> **À faire**:
(a) Dans l'extrait sur Simon Petlioura, où la LICRA a-t-elle organisé la reconstitution du procès Schwartzbard ?
(b) Recopiez mot pour mot, s'il vous plaît, le passage de l'extrait sur Simon Petlioura qui commence aux mots « Daniel Bensoussan-Bursztein » et s'arrête après « texte de présentation. ».

> **Extrait du texte**:
◇ ◇ ◇ ◇ ◇
Simon Petlioura et les pogroms antijuifs. La question de la responsabilité

Daniel Bensoussan-Bursztein

Dans Revue d’Histoire de la Shoah 2018/2 (N° 209), pages 689 à 697

 

Du 9 au 11 mars 2017 s’est tenu un colloque universitaire ayant pour objet « de promouvoir une connaissance renouvelée et une discussion ouverte sur des événements tragiques, encore insuffisamment connus, qui pèsent sur les relations entre Juifs et Ukrainiens à la fois en Ukraine et à l’étranger, en particulier en France où la légende noire de l’antisémitisme ukrainien a de profondes racines depuis le procès de l’assassin de Simon Petlioura en 1926 », selon le texte de présentation.

 

Hasard du calendrier, le 23 novembre suivant, en présence de Robert Badinter, la LICRA organisait au palais de justice de Paris une reconstitution du procès Schwartzbard lequel s’était tenu à Paris du 18 au 26 octobre 1927. Poète et écrivain de langue yiddish également, celui-ci assassina à Paris, le 25 mai 1926, Simon Petlioura, ancien secrétaire général à la guerre, autrement dit responsable des armées de l’éphémère République ukrainienne, dont une partie des troupes se livrèrent à d’importants pogroms contre la population juive.
◇ ◇ ◇ ◇ ◇
> **Données enregistrées**:
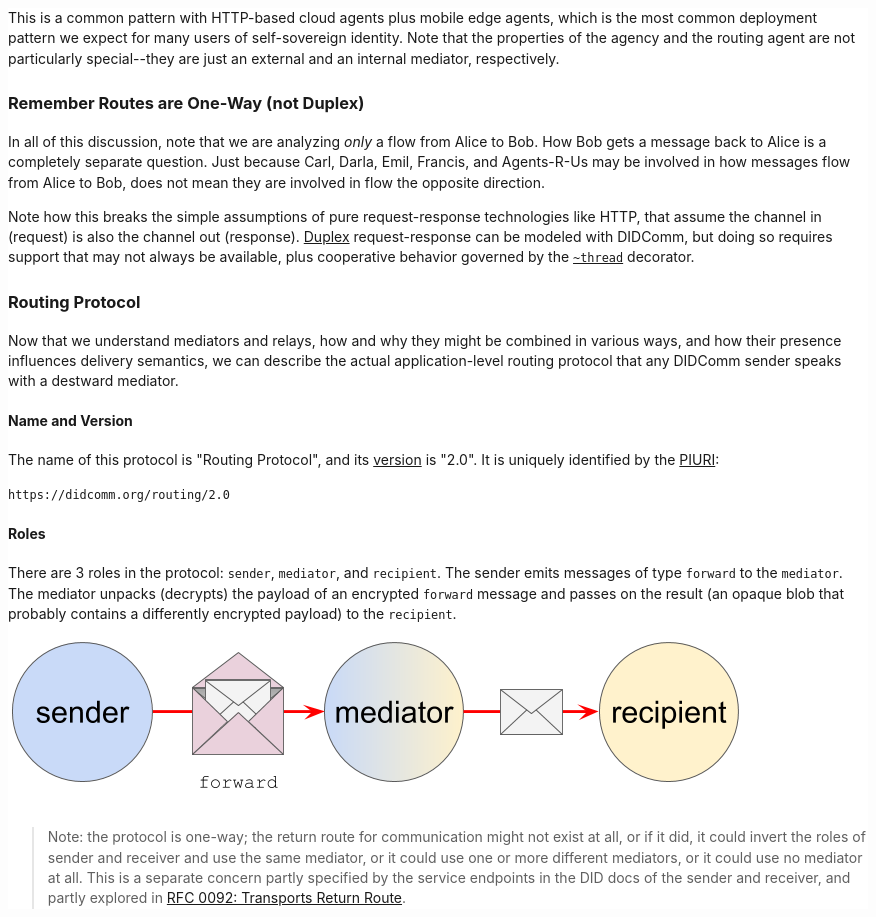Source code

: This is a common pattern with HTTP-based cloud agents plus mobile edge agents, which is the most common deployment pattern we expect for many users of self-sovereign identity. Note that the properties of the agency and the routing agent are not particularly special--they are just an external and an internal mediator, respectively.

### Remember Routes are One-Way (not Duplex)

In all of this discussion, note that we are analyzing *only* a flow from Alice to Bob. How Bob gets a message back to Alice is a completely separate question. Just because Carl, Darla, Emil, Francis, and Agents-R-Us may be involved in how messages flow from Alice to Bob, does not mean they are involved in flow the opposite direction.

Note how this breaks the simple assumptions of pure request-response technologies like HTTP, that assume the channel in (request) is also the channel out (response). [Duplex](https://en.wikipedia.org/wiki/Duplex_%28telecommunications%29) request-response can be modeled with DIDComm, but doing so requires support that may not always be available, plus cooperative behavior governed by the [`~thread`](https://github.com/hyperledger/aries-rfcs/blob/master/features/0008-message-id-and-threading/README.md) decorator.

### Routing Protocol

Now that we understand mediators and relays, how and why they might be combined in various ways, and how their presence influences delivery semantics, we can describe the actual application-level routing protocol that any DIDComm sender speaks with a destward mediator.

#### Name and Version

The name of this protocol is "Routing Protocol", and its [version](https://github.com/hyperledger/aries-rfcs/blob/master/concepts/0003-protocols/semver.md) is "2.0". It is uniquely identified by the [PIURI](https://github.com/hyperledger/aries-rfcs/blob/master/concepts/0003-protocols/uris.md#piuri):

    https://didcomm.org/routing/2.0

#### Roles

There are 3 roles in the protocol: `sender`, `mediator`, and `recipient`. The sender emits messages of type `forward` to the `mediator`. The mediator unpacks (decrypts) the payload of an encrypted `forward` message and passes on the result (an opaque blob that probably contains a differently encrypted payload) to the `recipient`.

![ordinary sequence](/collateral/routing-roles.png)

>Note: the protocol is one-way; the return route for communication might not exist at all, or if it did, it could invert the roles of sender and receiver and use the same mediator, or it could use one or more different mediators, or it could use no mediator at all. This is a separate concern partly specified by the service endpoints in the DID docs of the sender and receiver, and partly explored in [RFC 0092: Transports Return Route](https://github.com/hyperledger/aries-rfcs/blob/master/features/0092-transport-return-route/README.md). 

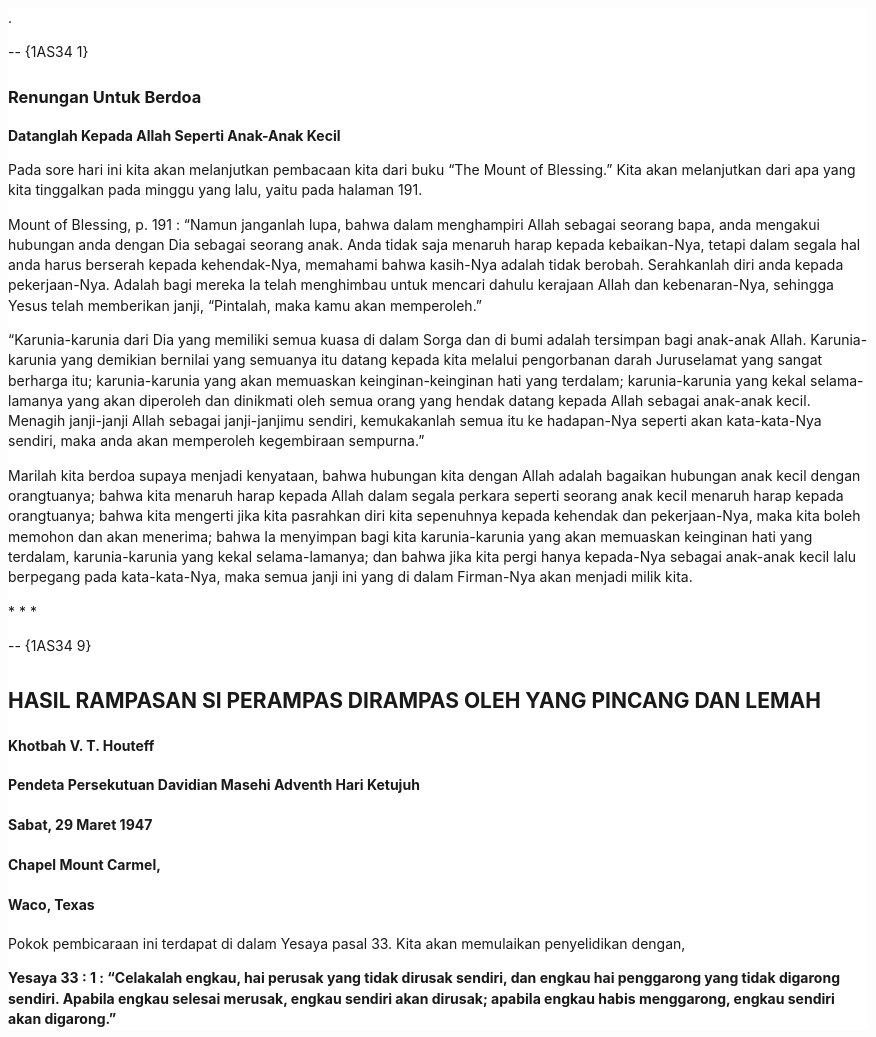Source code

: .

 -- {1AS34 1}   
  
  ### Renungan Untuk Berdoa

**Datanglah Kepada Allah Seperti Anak-Anak Kecil**

Pada sore hari ini kita akan melanjutkan pembacaan kita dari buku “The Mount of Blessing.” Kita akan melanjutkan dari apa yang kita tinggalkan pada minggu yang lalu, yaitu pada halaman 191.

Mount of Blessing, p. 191 : “Namun janganlah lupa, bahwa dalam menghampiri Allah sebagai seorang bapa, anda mengakui hubungan anda dengan Dia sebagai seorang anak. Anda tidak saja menaruh harap kepada kebaikan-Nya, tetapi dalam segala hal anda harus berserah kepada kehendak-Nya, memahami bahwa kasih-Nya adalah tidak berobah. Serahkanlah diri anda kepada pekerjaan-Nya. Adalah bagi mereka Ia telah menghimbau untuk mencari dahulu kerajaan Allah dan kebenaran-Nya, sehingga Yesus telah memberikan janji, “Pintalah, maka kamu akan memperoleh.”

“Karunia-karunia dari Dia yang memiliki semua kuasa di dalam Sorga dan di bumi adalah tersimpan bagi anak-anak Allah. Karunia-karunia yang demikian bernilai yang semuanya itu datang kepada kita melalui pengorbanan darah Juruselamat yang sangat berharga itu; karunia-karunia yang akan memuaskan keinginan-keinginan hati yang terdalam; karunia-karunia yang kekal selama-lamanya yang akan diperoleh dan dinikmati oleh semua orang yang hendak datang kepada Allah sebagai anak-anak kecil. Menagih janji-janji Allah sebagai janji-janjimu sendiri, kemukakanlah semua itu ke hadapan-Nya seperti akan kata-kata-Nya sendiri, maka anda akan memperoleh kegembiraan sempurna.”

Marilah kita berdoa supaya menjadi kenyataan, bahwa hubungan kita dengan Allah adalah bagaikan hubungan anak kecil dengan orangtuanya; bahwa kita menaruh harap kepada Allah dalam segala perkara seperti seorang anak kecil menaruh harap kepada orangtuanya; bahwa kita mengerti jika kita pasrahkan diri kita sepenuhnya kepada kehendak dan pekerjaan-Nya, maka kita boleh memohon dan akan menerima; bahwa Ia menyimpan bagi kita karunia-karunia yang akan memuaskan keinginan hati yang terdalam, karunia-karunia yang kekal selama-lamanya; dan bahwa jika kita pergi hanya kepada-Nya sebagai anak-anak kecil lalu berpegang pada kata-kata-Nya, maka semua janji ini yang di dalam Firman-Nya akan menjadi milik kita.

\* \* \*

 -- {1AS34 9}   
  
  HASIL RAMPASAN SI PERAMPAS DIRAMPAS OLEH YANG PINCANG DAN LEMAH
---------------------------------------------------------------

#### Khotbah V. T. Houteff

#### Pendeta Persekutuan Davidian Masehi Adventh Hari Ketujuh

#### Sabat, 29 Maret 1947

#### Chapel Mount Carmel,

#### Waco, Texas 

Pokok pembicaraan ini terdapat di dalam Yesaya pasal 33. Kita akan memulaikan penyelidikan dengan,

**Yesaya 33 : 1 : “Celakalah engkau, hai perusak yang tidak dirusak sendiri, dan engkau hai penggarong yang tidak digarong sendiri. Apabila engkau selesai merusak, engkau sendiri akan dirusak; apabila engkau habis menggarong, engkau sendiri akan digarong.”**

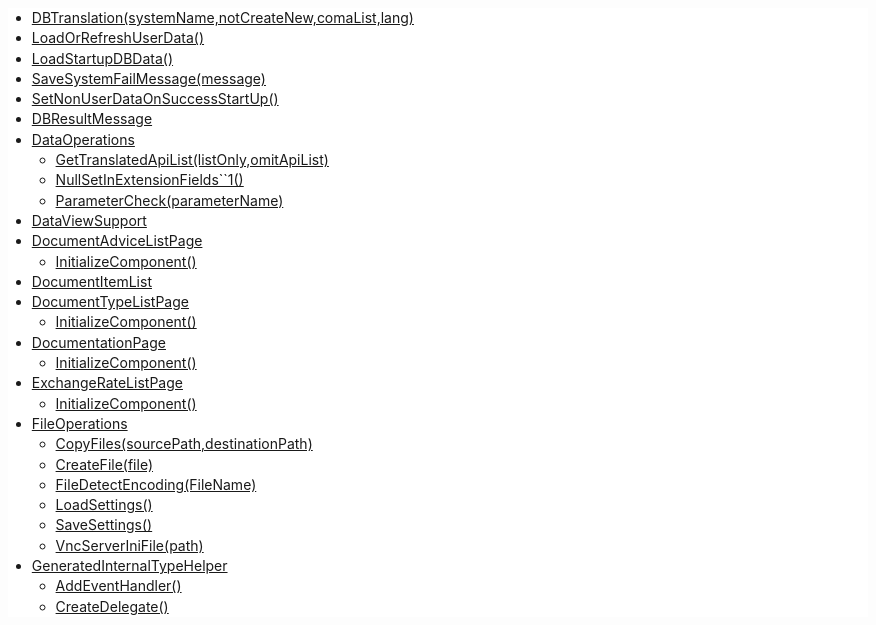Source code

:   - [DBTranslation(systemName,notCreateNew,comaList,lang)](#M-GlobalNET-GlobalOperations-DBOperations-DBTranslation-System-String,System-Boolean,System-Boolean,System-String- 'GlobalNET.GlobalOperations.DBOperations.DBTranslation(System.String,System.Boolean,System.Boolean,System.String)')
  - [LoadOrRefreshUserData()](#M-GlobalNET-GlobalOperations-DBOperations-LoadOrRefreshUserData 'GlobalNET.GlobalOperations.DBOperations.LoadOrRefreshUserData')
  - [LoadStartupDBData()](#M-GlobalNET-GlobalOperations-DBOperations-LoadStartupDBData 'GlobalNET.GlobalOperations.DBOperations.LoadStartupDBData')
  - [SaveSystemFailMessage(message)](#M-GlobalNET-GlobalOperations-DBOperations-SaveSystemFailMessage-System-String,System-String- 'GlobalNET.GlobalOperations.DBOperations.SaveSystemFailMessage(System.String,System.String)')
  - [SetNonUserDataOnSuccessStartUp()](#M-GlobalNET-GlobalOperations-DBOperations-SetNonUserDataOnSuccessStartUp 'GlobalNET.GlobalOperations.DBOperations.SetNonUserDataOnSuccessStartUp')
- [DBResultMessage](#T-GlobalNET-Api-DBResultMessage 'GlobalNET.Api.DBResultMessage')
- [DataOperations](#T-GlobalNET-GlobalOperations-DataOperations 'GlobalNET.GlobalOperations.DataOperations')
  - [GetTranslatedApiList(listOnly,omitApiList)](#M-GlobalNET-GlobalOperations-DataOperations-GetTranslatedApiList-System-Boolean,System-Collections-Generic-List{System-String}- 'GlobalNET.GlobalOperations.DataOperations.GetTranslatedApiList(System.Boolean,System.Collections.Generic.List{System.String})')
  - [NullSetInExtensionFields\`\`1()](#M-GlobalNET-GlobalOperations-DataOperations-NullSetInExtensionFields``1-``0@- 'GlobalNET.GlobalOperations.DataOperations.NullSetInExtensionFields``1(``0@)')
  - [ParameterCheck(parameterName)](#M-GlobalNET-GlobalOperations-DataOperations-ParameterCheck-System-String- 'GlobalNET.GlobalOperations.DataOperations.ParameterCheck(System.String)')
- [DataViewSupport](#T-GlobalNET-Classes-DataViewSupport 'GlobalNET.Classes.DataViewSupport')
- [DocumentAdviceListPage](#T-GlobalNET-Pages-DocumentAdviceListPage 'GlobalNET.Pages.DocumentAdviceListPage')
  - [InitializeComponent()](#M-GlobalNET-Pages-DocumentAdviceListPage-InitializeComponent 'GlobalNET.Pages.DocumentAdviceListPage.InitializeComponent')
- [DocumentItemList](#T-GlobalNET-GlobalClasses-DocumentItemList 'GlobalNET.GlobalClasses.DocumentItemList')
- [DocumentTypeListPage](#T-GlobalNET-Pages-DocumentTypeListPage 'GlobalNET.Pages.DocumentTypeListPage')
  - [InitializeComponent()](#M-GlobalNET-Pages-DocumentTypeListPage-InitializeComponent 'GlobalNET.Pages.DocumentTypeListPage.InitializeComponent')
- [DocumentationPage](#T-GlobalNET-Pages-DocumentationPage 'GlobalNET.Pages.DocumentationPage')
  - [InitializeComponent()](#M-GlobalNET-Pages-DocumentationPage-InitializeComponent 'GlobalNET.Pages.DocumentationPage.InitializeComponent')
- [ExchangeRateListPage](#T-GlobalNET-Pages-ExchangeRateListPage 'GlobalNET.Pages.ExchangeRateListPage')
  - [InitializeComponent()](#M-GlobalNET-Pages-ExchangeRateListPage-InitializeComponent 'GlobalNET.Pages.ExchangeRateListPage.InitializeComponent')
- [FileOperations](#T-GlobalNET-GlobalOperations-FileOperations 'GlobalNET.GlobalOperations.FileOperations')
  - [CopyFiles(sourcePath,destinationPath)](#M-GlobalNET-GlobalOperations-FileOperations-CopyFiles-System-String,System-String- 'GlobalNET.GlobalOperations.FileOperations.CopyFiles(System.String,System.String)')
  - [CreateFile(file)](#M-GlobalNET-GlobalOperations-FileOperations-CreateFile-System-String- 'GlobalNET.GlobalOperations.FileOperations.CreateFile(System.String)')
  - [FileDetectEncoding(FileName)](#M-GlobalNET-GlobalOperations-FileOperations-FileDetectEncoding-System-String- 'GlobalNET.GlobalOperations.FileOperations.FileDetectEncoding(System.String)')
  - [LoadSettings()](#M-GlobalNET-GlobalOperations-FileOperations-LoadSettings 'GlobalNET.GlobalOperations.FileOperations.LoadSettings')
  - [SaveSettings()](#M-GlobalNET-GlobalOperations-FileOperations-SaveSettings 'GlobalNET.GlobalOperations.FileOperations.SaveSettings')
  - [VncServerIniFile(path)](#M-GlobalNET-GlobalOperations-FileOperations-VncServerIniFile-System-String- 'GlobalNET.GlobalOperations.FileOperations.VncServerIniFile(System.String)')
- [GeneratedInternalTypeHelper](#T-XamlGeneratedNamespace-GeneratedInternalTypeHelper 'XamlGeneratedNamespace.GeneratedInternalTypeHelper')
  - [AddEventHandler()](#M-XamlGeneratedNamespace-GeneratedInternalTypeHelper-AddEventHandler-System-Reflection-EventInfo,System-Object,System-Delegate- 'XamlGeneratedNamespace.GeneratedInternalTypeHelper.AddEventHandler(System.Reflection.EventInfo,System.Object,System.Delegate)')
  - [CreateDelegate()](#M-XamlGeneratedNamespace-GeneratedInternalTypeHelper-CreateDelegate-System-Type,System-Object,System-String- 'XamlGeneratedNamespace.GeneratedInternalTypeHelper.CreateDelegate(System.Type,System.Object,System.String)')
◇ ◇ ◇ ◇ ◇
> **Tâches résolues**:
(a) Au palais de justice de Paris.

(b)
Daniel Bensoussan-Bursztein

Dans Revue d’Histoire de la Shoah 2018/2 (N° 209), pages 689 à 697

 

Du 9 au 11 mars 2017 s’est tenu un colloque universitaire ayant pour objet « de promouvoir une connaissance renouvelée et une discussion ouverte sur des événements tragiques, encore insuffisamment connus, qui pèsent sur les relations entre Juifs et Ukrainiens à la fois en Ukraine et à l’étranger, en particulier en France où la légende noire de l’antisémitisme ukrainien a de profondes racines depuis le procès de l’assassin de Simon Petlioura en 1926 », selon le texte de présentation.